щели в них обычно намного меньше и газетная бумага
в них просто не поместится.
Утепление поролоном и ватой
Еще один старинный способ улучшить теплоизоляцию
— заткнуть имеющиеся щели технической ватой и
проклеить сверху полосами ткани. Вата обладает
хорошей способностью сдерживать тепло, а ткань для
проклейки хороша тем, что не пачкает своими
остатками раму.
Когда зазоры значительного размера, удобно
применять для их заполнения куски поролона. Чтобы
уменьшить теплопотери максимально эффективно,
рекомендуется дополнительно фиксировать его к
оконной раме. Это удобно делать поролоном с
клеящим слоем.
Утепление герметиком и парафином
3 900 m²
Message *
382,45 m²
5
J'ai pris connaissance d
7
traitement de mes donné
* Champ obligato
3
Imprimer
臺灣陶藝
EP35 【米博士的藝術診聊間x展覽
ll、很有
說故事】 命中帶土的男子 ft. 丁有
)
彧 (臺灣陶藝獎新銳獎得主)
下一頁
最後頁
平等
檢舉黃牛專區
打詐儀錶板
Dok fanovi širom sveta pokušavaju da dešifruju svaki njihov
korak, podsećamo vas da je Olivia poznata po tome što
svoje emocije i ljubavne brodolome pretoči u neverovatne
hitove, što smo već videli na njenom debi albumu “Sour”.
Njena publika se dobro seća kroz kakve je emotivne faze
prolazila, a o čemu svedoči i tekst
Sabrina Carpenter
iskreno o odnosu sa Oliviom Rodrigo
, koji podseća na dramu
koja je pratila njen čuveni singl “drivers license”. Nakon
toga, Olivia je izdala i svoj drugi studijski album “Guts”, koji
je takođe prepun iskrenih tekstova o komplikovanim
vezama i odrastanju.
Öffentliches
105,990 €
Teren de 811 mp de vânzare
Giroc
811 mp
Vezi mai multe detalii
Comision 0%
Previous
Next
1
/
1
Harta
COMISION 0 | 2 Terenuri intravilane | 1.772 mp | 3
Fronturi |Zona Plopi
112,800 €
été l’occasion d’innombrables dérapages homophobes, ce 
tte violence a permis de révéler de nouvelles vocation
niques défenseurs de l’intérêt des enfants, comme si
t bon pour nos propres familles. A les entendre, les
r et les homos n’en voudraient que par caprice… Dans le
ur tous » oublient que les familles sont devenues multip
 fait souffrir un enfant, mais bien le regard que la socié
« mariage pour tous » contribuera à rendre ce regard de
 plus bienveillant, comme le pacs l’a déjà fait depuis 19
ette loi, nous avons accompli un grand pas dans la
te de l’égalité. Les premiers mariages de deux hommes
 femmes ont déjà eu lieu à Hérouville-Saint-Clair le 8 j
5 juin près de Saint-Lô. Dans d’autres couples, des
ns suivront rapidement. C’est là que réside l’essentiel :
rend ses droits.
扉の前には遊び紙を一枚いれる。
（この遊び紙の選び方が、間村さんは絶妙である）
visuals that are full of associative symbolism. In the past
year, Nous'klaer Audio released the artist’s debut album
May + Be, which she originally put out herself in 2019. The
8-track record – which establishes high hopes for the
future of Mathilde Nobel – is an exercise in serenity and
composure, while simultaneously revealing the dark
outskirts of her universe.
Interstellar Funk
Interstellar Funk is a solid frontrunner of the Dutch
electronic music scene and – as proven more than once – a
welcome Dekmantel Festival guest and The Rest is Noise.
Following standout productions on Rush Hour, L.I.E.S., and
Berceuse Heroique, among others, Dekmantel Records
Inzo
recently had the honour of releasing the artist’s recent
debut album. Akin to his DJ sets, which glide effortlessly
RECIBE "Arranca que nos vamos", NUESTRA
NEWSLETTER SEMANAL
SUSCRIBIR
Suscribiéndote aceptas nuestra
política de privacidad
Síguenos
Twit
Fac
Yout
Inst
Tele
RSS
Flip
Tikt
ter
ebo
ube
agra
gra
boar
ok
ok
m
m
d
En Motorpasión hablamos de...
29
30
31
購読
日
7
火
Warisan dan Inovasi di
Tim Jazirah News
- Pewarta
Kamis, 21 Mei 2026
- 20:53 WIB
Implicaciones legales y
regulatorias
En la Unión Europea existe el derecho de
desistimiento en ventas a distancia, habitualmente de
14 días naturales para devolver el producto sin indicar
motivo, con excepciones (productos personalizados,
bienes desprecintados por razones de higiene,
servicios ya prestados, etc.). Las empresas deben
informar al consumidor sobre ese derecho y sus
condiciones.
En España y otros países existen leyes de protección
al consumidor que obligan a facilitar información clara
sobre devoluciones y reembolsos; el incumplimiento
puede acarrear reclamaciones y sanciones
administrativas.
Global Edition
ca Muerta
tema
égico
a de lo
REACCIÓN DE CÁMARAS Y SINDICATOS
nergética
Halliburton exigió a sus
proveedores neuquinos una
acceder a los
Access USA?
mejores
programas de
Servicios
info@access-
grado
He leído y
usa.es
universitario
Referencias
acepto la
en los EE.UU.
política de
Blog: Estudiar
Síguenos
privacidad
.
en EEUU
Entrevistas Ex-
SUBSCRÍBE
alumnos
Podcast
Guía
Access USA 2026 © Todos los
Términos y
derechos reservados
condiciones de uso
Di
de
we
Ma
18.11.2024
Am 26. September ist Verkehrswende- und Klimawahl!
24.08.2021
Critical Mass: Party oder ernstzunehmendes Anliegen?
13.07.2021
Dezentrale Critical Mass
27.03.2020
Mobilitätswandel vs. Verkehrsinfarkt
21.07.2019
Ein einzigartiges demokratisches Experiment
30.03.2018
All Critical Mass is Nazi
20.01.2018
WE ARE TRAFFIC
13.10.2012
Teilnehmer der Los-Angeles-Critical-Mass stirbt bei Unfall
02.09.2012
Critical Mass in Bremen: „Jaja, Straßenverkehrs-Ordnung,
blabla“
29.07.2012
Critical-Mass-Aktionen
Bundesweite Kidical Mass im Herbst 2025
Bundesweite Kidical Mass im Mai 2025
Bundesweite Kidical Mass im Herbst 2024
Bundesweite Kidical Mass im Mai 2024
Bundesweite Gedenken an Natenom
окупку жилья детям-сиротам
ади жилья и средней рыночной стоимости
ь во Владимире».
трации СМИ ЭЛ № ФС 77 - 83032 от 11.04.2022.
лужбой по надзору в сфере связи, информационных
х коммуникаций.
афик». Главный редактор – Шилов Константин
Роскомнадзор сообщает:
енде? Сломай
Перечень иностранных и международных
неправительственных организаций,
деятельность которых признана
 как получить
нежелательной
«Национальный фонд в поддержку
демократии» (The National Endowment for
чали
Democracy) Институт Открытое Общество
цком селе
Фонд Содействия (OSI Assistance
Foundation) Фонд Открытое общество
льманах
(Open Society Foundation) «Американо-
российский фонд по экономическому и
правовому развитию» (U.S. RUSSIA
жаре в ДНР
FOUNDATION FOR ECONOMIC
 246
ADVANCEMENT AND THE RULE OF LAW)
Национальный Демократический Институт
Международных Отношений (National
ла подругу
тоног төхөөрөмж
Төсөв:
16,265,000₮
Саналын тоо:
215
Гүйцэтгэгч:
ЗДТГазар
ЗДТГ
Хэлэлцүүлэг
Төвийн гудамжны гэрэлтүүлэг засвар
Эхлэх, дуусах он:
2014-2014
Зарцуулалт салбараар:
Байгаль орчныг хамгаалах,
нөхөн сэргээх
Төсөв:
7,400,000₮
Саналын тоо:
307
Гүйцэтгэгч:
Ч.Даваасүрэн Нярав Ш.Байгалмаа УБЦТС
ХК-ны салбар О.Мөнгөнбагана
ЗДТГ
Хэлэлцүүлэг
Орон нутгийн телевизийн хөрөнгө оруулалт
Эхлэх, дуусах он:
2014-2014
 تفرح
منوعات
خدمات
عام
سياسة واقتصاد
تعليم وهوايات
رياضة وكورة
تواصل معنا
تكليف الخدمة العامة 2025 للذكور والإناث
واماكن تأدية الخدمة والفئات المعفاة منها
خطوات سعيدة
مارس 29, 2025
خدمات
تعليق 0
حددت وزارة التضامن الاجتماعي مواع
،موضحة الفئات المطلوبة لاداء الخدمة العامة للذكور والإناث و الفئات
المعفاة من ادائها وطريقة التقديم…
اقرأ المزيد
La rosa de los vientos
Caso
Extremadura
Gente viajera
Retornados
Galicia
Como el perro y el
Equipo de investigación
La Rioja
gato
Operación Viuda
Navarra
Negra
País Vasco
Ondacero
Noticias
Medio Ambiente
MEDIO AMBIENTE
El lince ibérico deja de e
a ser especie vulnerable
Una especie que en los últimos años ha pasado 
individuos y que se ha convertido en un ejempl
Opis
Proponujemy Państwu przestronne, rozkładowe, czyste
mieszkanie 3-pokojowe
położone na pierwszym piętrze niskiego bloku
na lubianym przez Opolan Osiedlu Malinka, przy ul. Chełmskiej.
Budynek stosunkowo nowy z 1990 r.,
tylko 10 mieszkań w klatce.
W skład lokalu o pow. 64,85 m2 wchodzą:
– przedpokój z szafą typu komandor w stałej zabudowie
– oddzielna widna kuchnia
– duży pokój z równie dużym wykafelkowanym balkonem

________

• [What the exercise asks] Extract from the records above the lines from the one containing "в них просто не поместится." to the one containing "Когда зазоры значительного размера, удобно", both lines included, exactly as they appear and with nothing else.

• [Task result]
в них просто не поместится.
Утепление поролоном и ватой
Еще один старинный способ улучшить теплоизоляцию
— заткнуть имеющиеся щели технической ватой и
проклеить сверху полосами ткани. Вата обладает
хорошей способностью сдерживать тепло, а ткань для
проклейки хороша тем, что не пачкает своими
остатками раму.
Когда зазоры значительного размера, удобно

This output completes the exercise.